The Gronkulator: Job Status Display
The Gronkulator, or “The Gronk” is a web-based tool that provides a pictorial depiction of the jobs running on ALCF supercomputers. The tool also provides information about the job queue and machine reservations. The tool can be accessed via status.alcf.anl.gov.
Note: If you are logged into the system, all of the information contained on the Gronkulator is available via the “qstat” command. There are more options in the qstat command that are not available on the Gronkulator.
To view machine activity, click on the name of one of our supercomputers. Upon clicking, you will see all the jobs running on the resource. The running jobs are color-coded by the name of the project allocation that the job is being charged to.

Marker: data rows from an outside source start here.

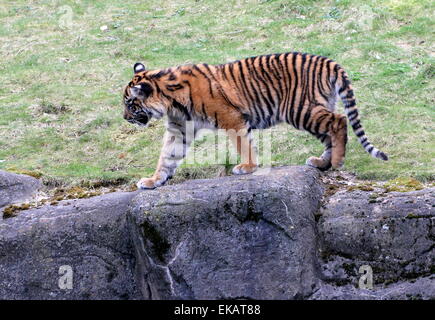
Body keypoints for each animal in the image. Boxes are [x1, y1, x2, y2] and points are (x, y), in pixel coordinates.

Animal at [122, 51, 388, 189]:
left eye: (129, 104)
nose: (124, 118)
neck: (171, 100)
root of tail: (327, 61)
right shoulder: (180, 129)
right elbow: (167, 156)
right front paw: (153, 180)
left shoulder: (232, 118)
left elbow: (244, 145)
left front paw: (247, 167)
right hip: (311, 111)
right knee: (330, 132)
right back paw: (322, 163)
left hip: (301, 110)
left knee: (339, 121)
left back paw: (338, 161)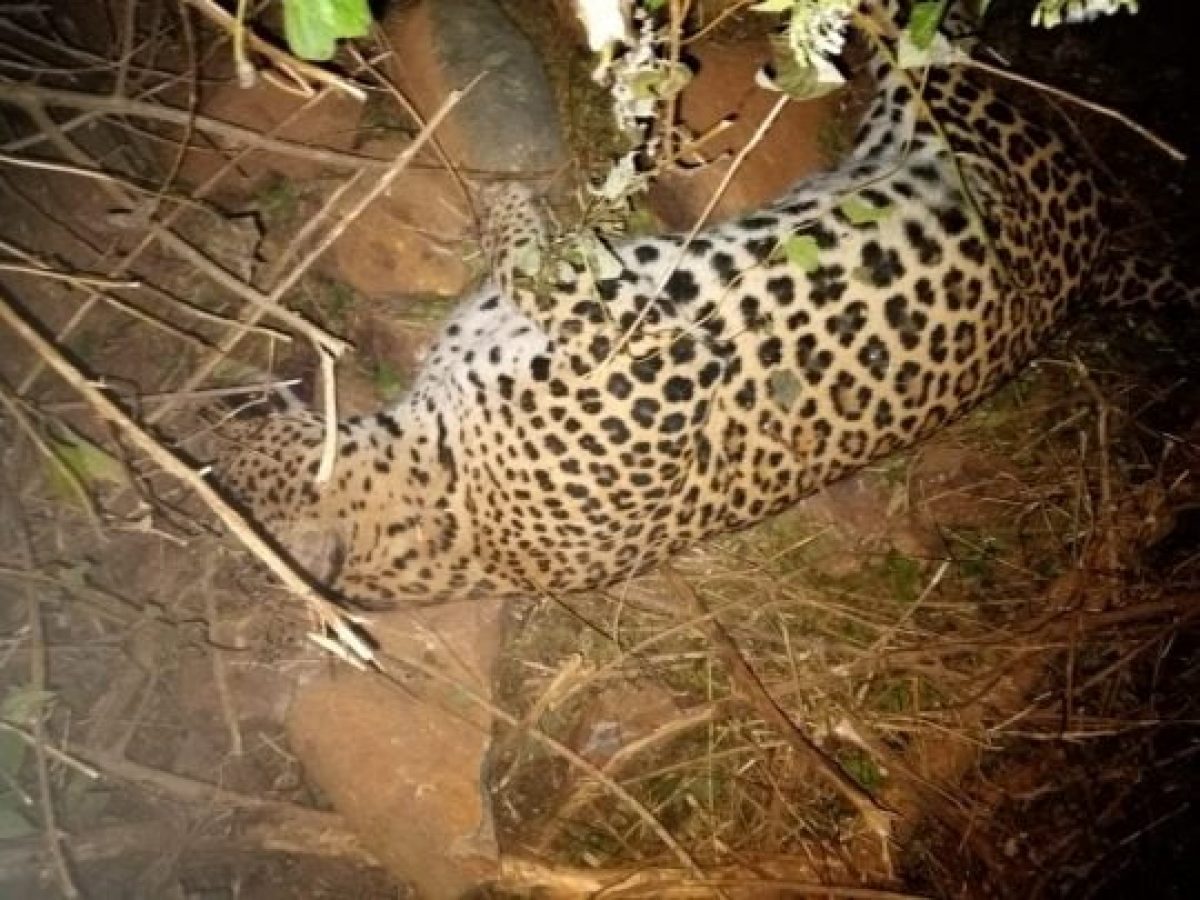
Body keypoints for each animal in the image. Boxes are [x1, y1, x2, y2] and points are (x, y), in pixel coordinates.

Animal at [216, 0, 1193, 609]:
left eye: (236, 452)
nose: (214, 415)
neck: (447, 502)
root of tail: (1094, 254)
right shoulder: (648, 353)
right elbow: (543, 267)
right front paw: (514, 214)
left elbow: (530, 257)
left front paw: (504, 200)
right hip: (948, 117)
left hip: (954, 113)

Under the color-coded blocks, the "Running" tab will be activated. This tab displays the length of time for the job has been running (i.e. “Running Time”), the requested “Wall Time”, its location on the machine (i.e. the specific rack partitions on which the job is running), the number of compute nodes the job is running, and the mode (i.e. the number of MPI threads that the job is running on, on each compute node).
There are three additional tabs: Starting, Queued, and Reservations.
"Starting" shows the jobs that will run next. "Queued" shows the number of jobs that are queued on the system, and their score. The higher the score the more likelihood of the job running before those that have a lower score, should an appropriately sized partition become available. The third tab “Reservations”, shows if any reservations have been placed.
For instance, if you have submitted a fairly large job in the queue (large by way of the number of nodes on which the job will run, and/or the length of time for which it will run), and you notice that other jobs with a lower score are being transitioned from the “Queued Jobs” state to the “Running Jobs” state, then check if there is an upcoming “reservation” that is causing the system to “drain”. As a note, there is almost always a reservation for “preventative maintenance”.
The layout of Cooley (the visualization system) is a bit different than Theta. The squares under a Rack represents a compute node which has 12 cores.